Dorothy was in her weeping stage of drunkenness. Best to get her into bed, thought Alice. “There, there, yes, yes, you do. Lord Knollys is a fine man.”
“He is, oh, he is. I love him so.”
“So you do, I know that. Come along here, let’s go to bed now.”
“The sheets will be cold. If I had a proper husband, I wouldn’t have to lie in a cold bed.”

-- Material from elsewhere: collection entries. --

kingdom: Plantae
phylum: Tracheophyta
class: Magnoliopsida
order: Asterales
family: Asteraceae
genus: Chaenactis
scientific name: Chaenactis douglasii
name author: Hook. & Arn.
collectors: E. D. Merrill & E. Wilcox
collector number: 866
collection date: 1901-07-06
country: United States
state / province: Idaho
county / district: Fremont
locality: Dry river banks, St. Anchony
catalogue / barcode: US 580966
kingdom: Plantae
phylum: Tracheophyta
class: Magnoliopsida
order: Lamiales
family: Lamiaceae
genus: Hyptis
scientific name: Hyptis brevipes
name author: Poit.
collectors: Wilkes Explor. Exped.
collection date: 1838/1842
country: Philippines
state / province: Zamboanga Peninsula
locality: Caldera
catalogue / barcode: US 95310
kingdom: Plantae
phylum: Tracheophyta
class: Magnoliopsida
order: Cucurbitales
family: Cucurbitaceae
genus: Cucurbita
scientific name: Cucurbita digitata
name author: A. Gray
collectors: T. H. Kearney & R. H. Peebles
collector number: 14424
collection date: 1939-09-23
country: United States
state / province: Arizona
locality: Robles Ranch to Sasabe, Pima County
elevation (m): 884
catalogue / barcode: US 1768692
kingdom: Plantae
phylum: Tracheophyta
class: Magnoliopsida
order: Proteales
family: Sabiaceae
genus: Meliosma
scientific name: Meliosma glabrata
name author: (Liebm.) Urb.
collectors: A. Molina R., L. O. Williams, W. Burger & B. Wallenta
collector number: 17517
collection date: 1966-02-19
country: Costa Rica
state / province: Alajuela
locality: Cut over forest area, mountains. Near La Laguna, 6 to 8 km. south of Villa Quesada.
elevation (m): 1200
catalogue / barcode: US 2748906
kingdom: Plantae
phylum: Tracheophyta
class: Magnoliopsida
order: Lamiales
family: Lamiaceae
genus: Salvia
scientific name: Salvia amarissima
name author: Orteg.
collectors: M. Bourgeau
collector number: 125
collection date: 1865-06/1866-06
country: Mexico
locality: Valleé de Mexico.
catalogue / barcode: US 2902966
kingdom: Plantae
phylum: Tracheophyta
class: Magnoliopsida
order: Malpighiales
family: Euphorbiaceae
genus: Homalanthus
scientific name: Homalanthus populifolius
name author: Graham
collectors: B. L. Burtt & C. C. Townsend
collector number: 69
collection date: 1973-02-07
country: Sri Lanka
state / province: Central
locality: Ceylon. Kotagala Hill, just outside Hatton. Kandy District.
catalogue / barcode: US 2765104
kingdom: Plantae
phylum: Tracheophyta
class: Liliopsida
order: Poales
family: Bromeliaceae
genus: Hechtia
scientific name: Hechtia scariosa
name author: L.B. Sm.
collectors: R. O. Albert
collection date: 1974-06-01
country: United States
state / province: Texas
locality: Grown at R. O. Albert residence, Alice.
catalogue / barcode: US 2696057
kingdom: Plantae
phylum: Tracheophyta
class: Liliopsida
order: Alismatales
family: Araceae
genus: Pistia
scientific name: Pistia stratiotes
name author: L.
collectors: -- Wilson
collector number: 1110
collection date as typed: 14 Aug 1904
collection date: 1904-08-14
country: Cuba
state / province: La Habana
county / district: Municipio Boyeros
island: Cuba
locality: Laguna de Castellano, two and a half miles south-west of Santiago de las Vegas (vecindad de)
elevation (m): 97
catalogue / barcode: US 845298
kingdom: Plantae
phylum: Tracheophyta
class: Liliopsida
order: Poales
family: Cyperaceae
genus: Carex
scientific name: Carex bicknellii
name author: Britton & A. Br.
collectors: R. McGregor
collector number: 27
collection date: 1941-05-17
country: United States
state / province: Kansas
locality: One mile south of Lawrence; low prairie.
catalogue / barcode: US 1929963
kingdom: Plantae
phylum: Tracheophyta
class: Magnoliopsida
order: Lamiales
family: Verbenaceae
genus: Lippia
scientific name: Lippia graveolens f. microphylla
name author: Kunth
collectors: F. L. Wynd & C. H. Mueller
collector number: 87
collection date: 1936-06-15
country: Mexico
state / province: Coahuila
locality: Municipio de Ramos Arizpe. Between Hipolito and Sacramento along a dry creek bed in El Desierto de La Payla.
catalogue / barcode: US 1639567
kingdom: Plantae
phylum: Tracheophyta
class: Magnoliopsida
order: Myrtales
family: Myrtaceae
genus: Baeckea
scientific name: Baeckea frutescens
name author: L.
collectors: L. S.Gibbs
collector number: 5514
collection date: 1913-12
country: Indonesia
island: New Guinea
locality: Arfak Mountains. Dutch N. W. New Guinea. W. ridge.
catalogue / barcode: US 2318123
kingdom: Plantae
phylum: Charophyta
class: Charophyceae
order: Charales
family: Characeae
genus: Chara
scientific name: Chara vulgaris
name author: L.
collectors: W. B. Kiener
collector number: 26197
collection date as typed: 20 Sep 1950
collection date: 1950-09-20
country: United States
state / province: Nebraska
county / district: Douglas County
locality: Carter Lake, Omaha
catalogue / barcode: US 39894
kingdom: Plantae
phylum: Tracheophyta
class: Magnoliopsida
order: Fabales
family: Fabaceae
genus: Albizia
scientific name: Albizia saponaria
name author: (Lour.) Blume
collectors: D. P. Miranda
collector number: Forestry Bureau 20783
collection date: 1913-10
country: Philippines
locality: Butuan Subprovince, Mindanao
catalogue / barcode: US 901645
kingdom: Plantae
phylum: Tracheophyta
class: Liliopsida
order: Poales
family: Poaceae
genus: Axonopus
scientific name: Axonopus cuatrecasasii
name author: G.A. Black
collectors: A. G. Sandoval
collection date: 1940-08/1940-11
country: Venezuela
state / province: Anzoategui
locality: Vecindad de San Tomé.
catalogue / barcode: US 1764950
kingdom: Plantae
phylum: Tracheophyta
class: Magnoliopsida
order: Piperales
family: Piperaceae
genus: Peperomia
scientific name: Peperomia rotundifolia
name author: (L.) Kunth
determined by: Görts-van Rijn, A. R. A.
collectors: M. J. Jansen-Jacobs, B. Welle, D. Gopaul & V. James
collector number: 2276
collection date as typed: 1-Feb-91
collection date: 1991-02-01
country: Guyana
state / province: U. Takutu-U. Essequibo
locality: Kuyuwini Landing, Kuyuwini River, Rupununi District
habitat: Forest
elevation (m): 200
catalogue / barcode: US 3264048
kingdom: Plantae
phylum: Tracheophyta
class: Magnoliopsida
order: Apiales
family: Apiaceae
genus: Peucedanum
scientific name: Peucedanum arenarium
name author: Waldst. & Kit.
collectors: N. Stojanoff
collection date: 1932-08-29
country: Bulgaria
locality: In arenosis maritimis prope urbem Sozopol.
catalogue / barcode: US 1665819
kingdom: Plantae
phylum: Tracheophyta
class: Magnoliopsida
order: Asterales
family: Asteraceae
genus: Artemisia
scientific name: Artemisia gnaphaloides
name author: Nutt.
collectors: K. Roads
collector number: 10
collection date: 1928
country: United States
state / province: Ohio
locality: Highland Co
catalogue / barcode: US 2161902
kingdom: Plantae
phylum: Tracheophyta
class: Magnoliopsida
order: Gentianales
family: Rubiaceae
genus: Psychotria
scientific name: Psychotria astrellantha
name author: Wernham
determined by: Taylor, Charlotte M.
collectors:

“Unless there was a quarrel.”
Alice took fire tongs, tossed some coals in the warming pan, walked to the bed, at which Dorothy stood sniffling like a lost child, and carefully—the handle was long, it was easy to tip open the pan and then hot coals would fall out onto the sheet and start a fire—rubbed the bottom of pan against the sheets, up and down, up and down, all around.
“There, jump in, quickly now.”
Alice emptied the coals into the fire, hung the pan by the mantel.
“I’m sick. The room is spinning,” said Dorothy from the bed.
“Here, sit up.”
Dorothy did as commanded. Alice fluffed pillows behind her, took the ones on the other side, placed them behind Dorothy’s back. “Now, lie back carefully—carefully; you want to be sitting up as much as possible. There. Close your eyes…Better?”